SEC is caused by the stasis of blood in the LAA and is associated with an increased risk of thromboembolism in patients [27]. Established definitions of SEC using MDCT are still not available, but as reported by Kim et al. [22], filling defects observed only on early-phase MDCT images were more likely to be SEC, with high sensitivity and specificity when compared with TEE; however, as opposed to the results reported by Kim et al. [22], as depicted by MDCT in our study, about 41 % (7/17) of patients with SEC alone detected by TEE exhibited normal fillings in both phases, 41 % (7/17) of patients exhibited filling defects in both phases, and only three patients exhibited early-phase filling defect or poor filling, which indicated that MDCT alone cannot reliably diagnose SECs in patients with AF. It should be noted that the poor performance of MDCT in the detection and differentiation of SEC does not affect its potential usage in the detection of an LAA thrombus prior to CA since SEC is not a contraindication for CA [28].

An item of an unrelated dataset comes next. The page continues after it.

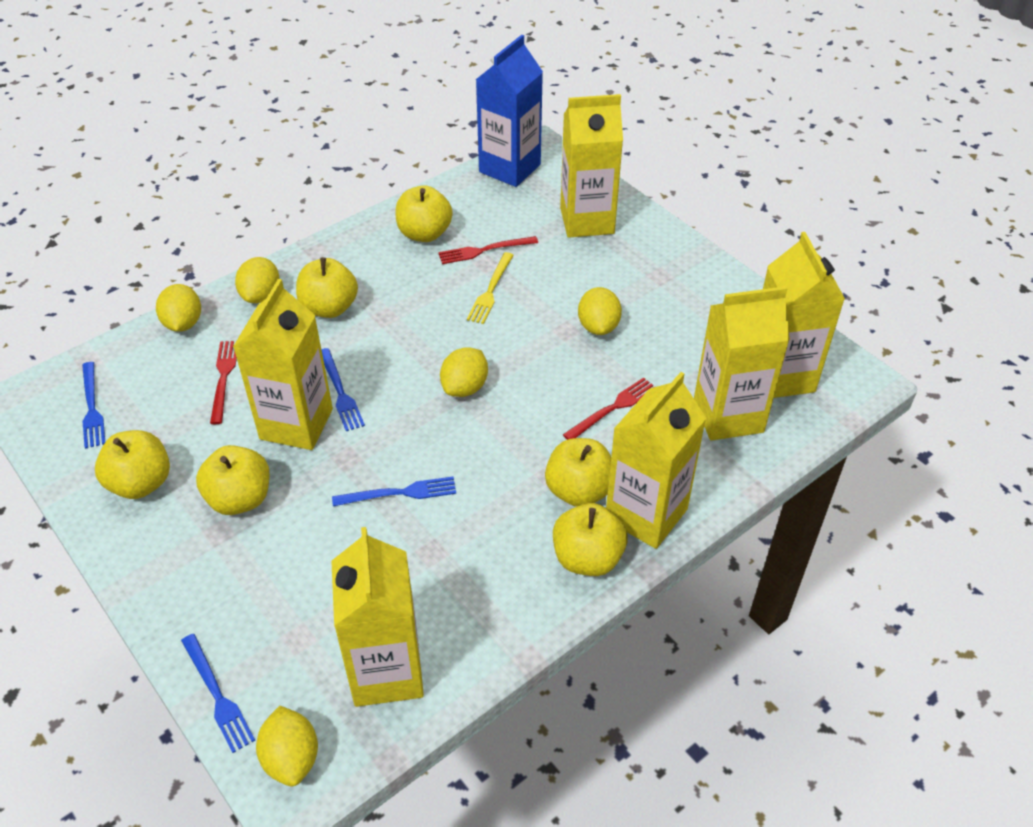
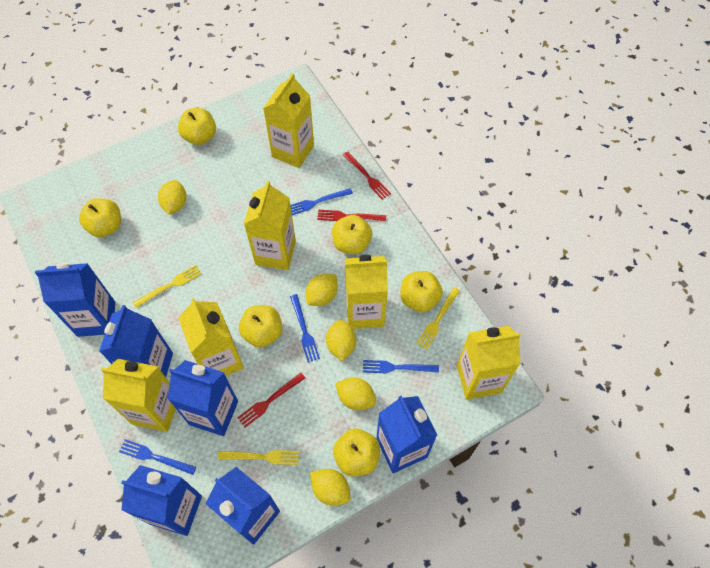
blue carton: [476,35,543,187] = 1 -> [35,262,115,337] [99,305,173,377] [121,465,202,536] [167,360,238,436] [205,467,280,545] [376,396,437,473] = 6
yellow fork: [467,252,514,324] = 1 -> [133,265,201,308] [218,450,299,465] [416,287,460,350] = 3

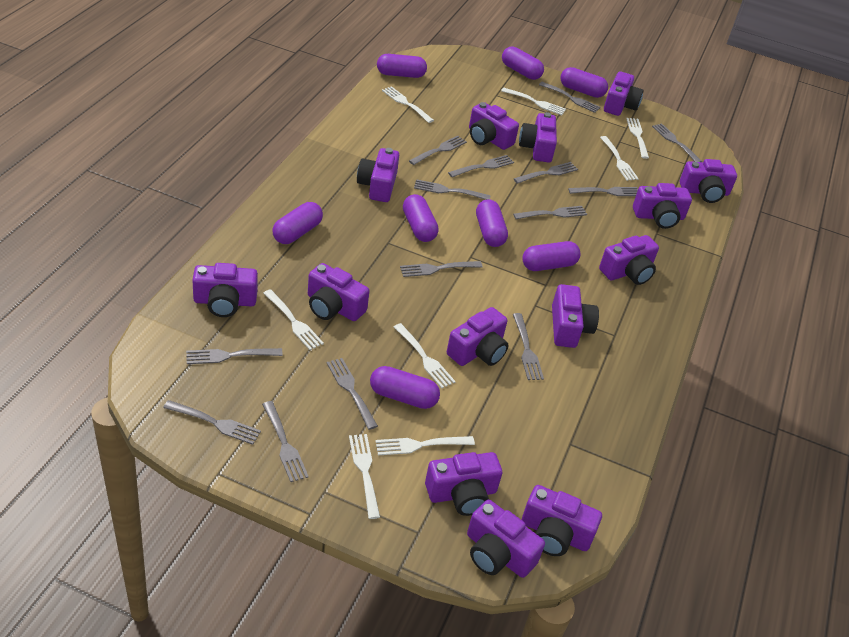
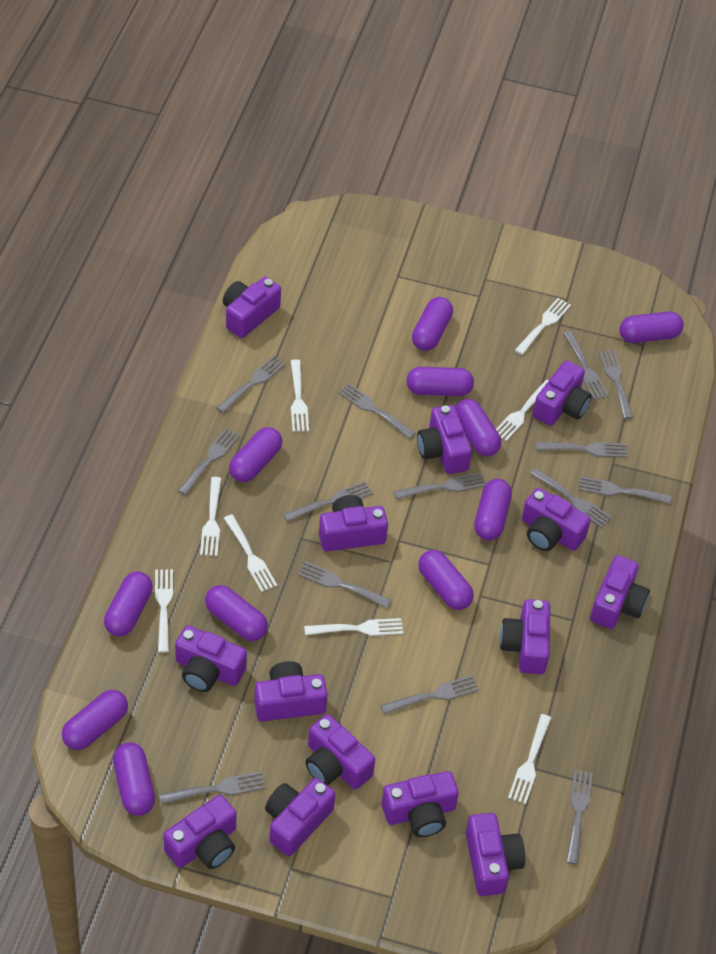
purple capsule: [272,202,323,244] [370,366,440,409] [377,54,427,78] [403,194,439,242] [476,199,508,247] [502,46,544,80] [522,241,580,271] [560,67,608,98] = 8 -> [62,690,128,750] [104,572,153,636] [113,742,155,816] [205,585,268,641] [229,427,282,482] [406,367,474,396] [412,297,453,351] [418,550,474,610] [455,399,501,456] [474,479,512,541] [619,312,684,343] = 11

Therefore, based on the findings of the present study, the following is recommended. First, whether MDCT can completely replace TEE for the detection of LAA thrombus prior CA in patients with AF depends on different situations. If the results of MDCT do not indicate a thrombus, especially in patients with a low risk of stroke, it is reasonable to avoid TEE, whereas if MDCT images show a filling defect in the late phase, TEE is still required to confirm the presence of a thrombus. Additionally, we found that the performance of MDCT is better among patients with a high risk of stroke than among patients with a low risk of stroke, which requires more attention in clinical practice. Second, late-phase MDCT scanning performed as well as dual-phase examination, which indicates that the late-phase scanning is sufficient to detect LAA thrombus in patients with AF and may be preferable as the radiation dose of the late-phase scan is lower and could be reduced further by modifying the scan protocol. Additionally, although MDCT could not definitively identify SEC, it may still be an alternative to TEE before CA of AF.

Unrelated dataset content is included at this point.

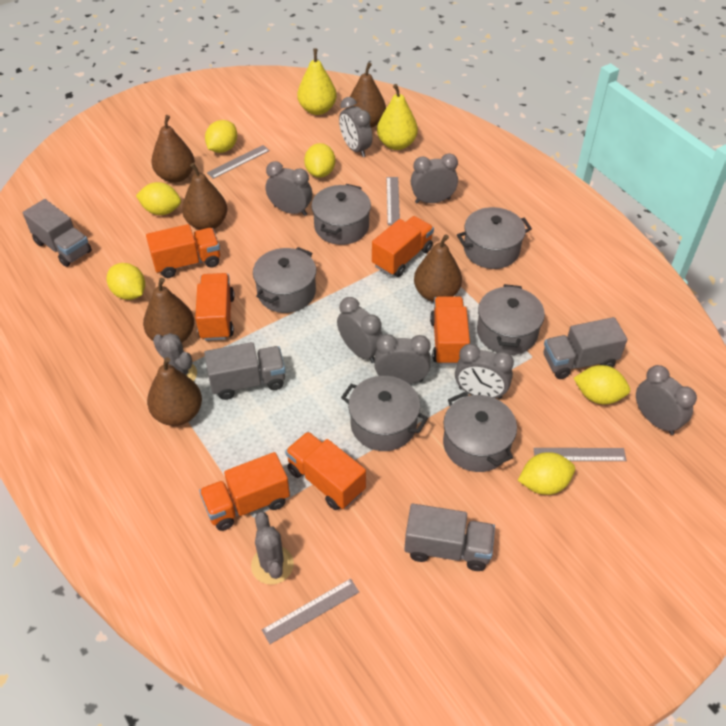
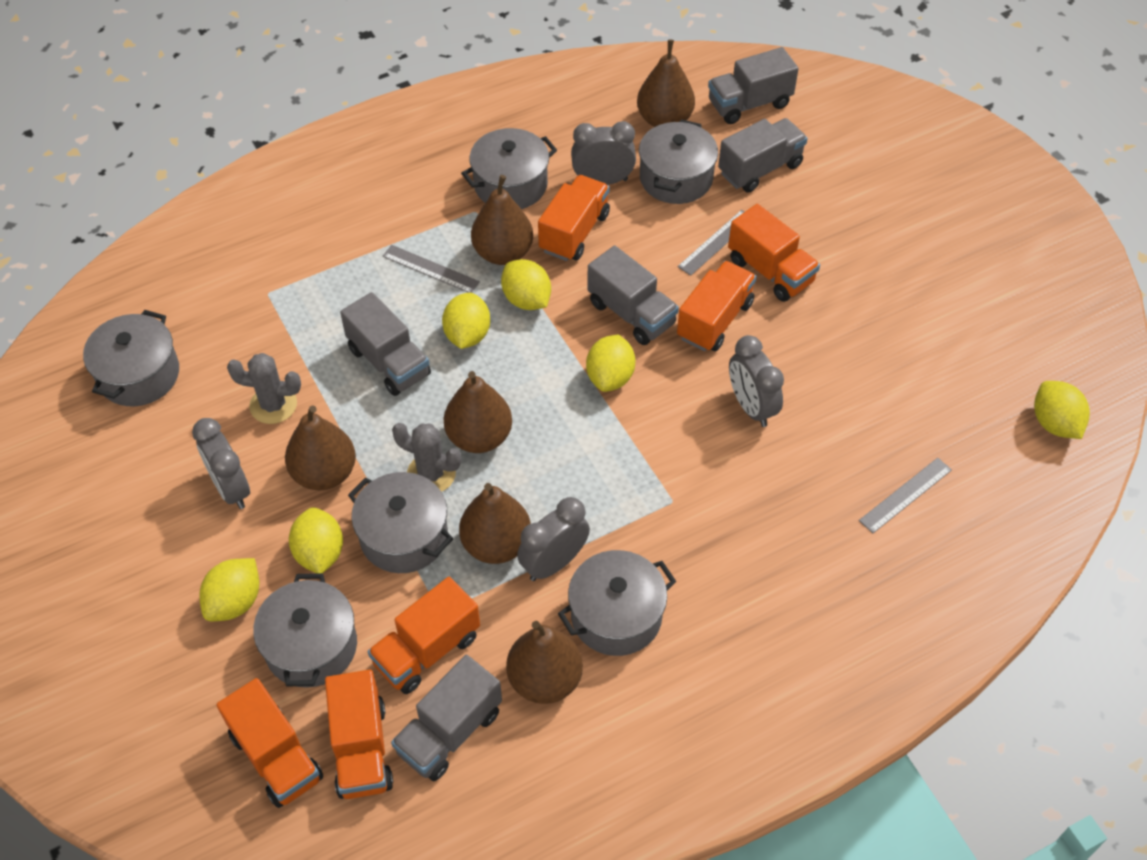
grey clock: [266,161,312,216] [337,297,383,363] [339,97,372,157] [374,334,430,384] [411,153,458,203] [455,344,514,399] [636,365,697,435] = 7 -> [192,418,250,509] [517,497,590,581] [571,121,636,185] [729,335,784,427] = 4
grey ruler: [207,145,270,179] [262,579,359,644] [386,177,400,225] [533,448,627,461] = 4 -> [383,245,480,293] [678,210,745,276] [859,458,952,533] = 3
grey truck: [23,199,92,267] [204,342,285,400] [404,504,495,571] [544,317,627,379] = 4 -> [340,292,431,396] [391,655,502,781] [587,246,679,345] [708,47,799,124] [718,118,808,193] = 5
yellow pear: [297,48,337,115] [377,84,418,150] = 2 -> none = 0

The main limitation of our study was the low incidence of thrombus in our population; almost all of the included patients were referred for CA and had taken anticoagulants regularly, potentially reducing the incidence of LAA thrombus below that in the general population. In addition, our study was limited by its retrospective design. As a result, the dimension of the thrombus, the morphology of the LAA, the blood flow velocity in the LAA, CT values and the radiation dose of each patient were not obtained. Additionally, the MDCT examination protocol used in our study was not the most recent, and the scanning parameters were not modified based on the specific conditions of each patient, such as body mass index, which prevented the further reduction of radiation exposure to patients. Furthermore, the delay time for the late-phase scan was relatively short, which may have influenced the performance of MDCT. Although we found that MDCT performed much better in patients with a high risk of stroke, the number of these patients in our study was small and thus additional studies are required to confirm our findings.

In conclusion, for patients with AF, especially those with low risk of stroke, delayed MDCT could be used to detect LAA thrombus prior to CA, and if the images do not show a filling defect, TEE can be avoided. However, for patients whose MDCT images indicate a filling defect, TEE is still required to confirm the presence of a thrombus.